This repository contains following tools for performance analysis DPC++ applications:
- hotspots. This tool shows hottest PI API calls and devices activities (e.g. kernels execution time).
- dump_exec_graph. This tool dumps DPC++ execution graph for target application and shows hottest nodes.
- cmake >= 3.24
- Compiler with С++ 17 support
- DPC++ built with XPTI support
- Since XPTI has several issue on master branch, at first you must apply patches and rebuild DPC++
- mkdir build && cd build
- cmake -DXPTI_INCLUDE=<path_to_xpti_include> -DXPTIFW_DISPATHER=<path_to_libxptifw.so> -DSYCL_INCLUDE=<path_to_sycl_include> ..

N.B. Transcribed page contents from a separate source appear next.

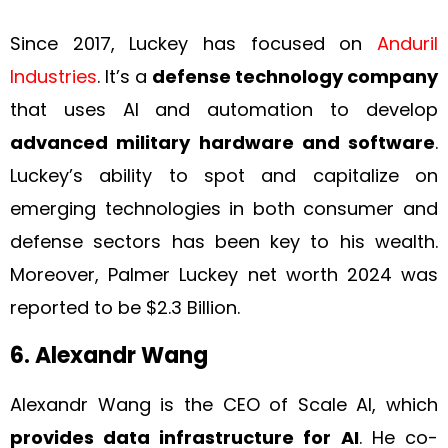
Since 2017, Luckey has focused on
Anduril
Industries
. It’s a
defense technology company
that uses AI and automation to develop
advanced military hardware and software
.
Luckey’s ability to spot and capitalize on
emerging technologies in both consumer and
defense sectors has been key to his wealth.
Moreover, Palmer Luckey net worth 2024 was
reported to be $2.3 Billion.
6. Alexandr Wang
Alexandr Wang is the CEO of Scale AI, which
provides data infrastructure for AI
. He co-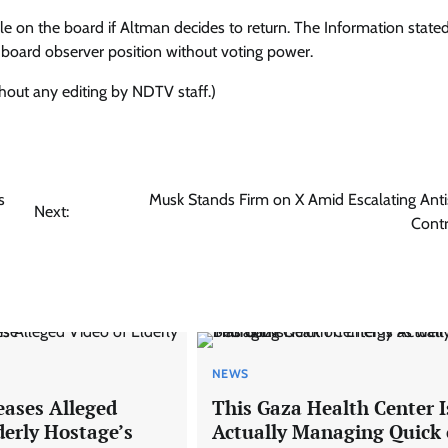
ole on the board if Altman decides to return. The Information stated
a board observer position without voting power.
thout any editing by NDTV staff.)
s
Musk Stands Firm on X Amid Escalating Anti
Next:
Cont
NEWS
ases Alleged
This Gaza Health Center I
derly Hostage’s
Actually Managing Quick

e.g. cmake -DXPTI_INCLUDE=<path_to_llvm>/build/install/include -DXPTIFW_DISPATHER=<path_to_llvm>/build/install/lib/libxptifw.so -DSYCL_INCLUDE=<path_to_llvm>/build/install/include ..
- cmake --build .
You can use runners:
./hotspots <target_app> <target_app_args>
./dump_exec_graph <target_app> <target_app_args>
or manually set following environment variables:
- XPTI_TRACE_ENABLE=1
- XPTI_FRAMEWORK_DISPATCHER=<path_to_libxptifw.so>
- XPTI_SUBSCRIBERS=<path_to_subscriber>
and launch target application.
Note: for dump_exec_graph tool you can specify path (set GRAPH_DUMP_PATH environment variable) to directory where execution graph will be saved.
- OS: Ubuntu 18.04
- DPC++ hash commit: 4043dda356af59d3d88607037955a0728dc0f466
- Intel UHD Graphics 630, Intel Graphics Compute Runtime version: 20.52.18783
- NVIDIA GeForce GTX 1650, CUDA version: 11.0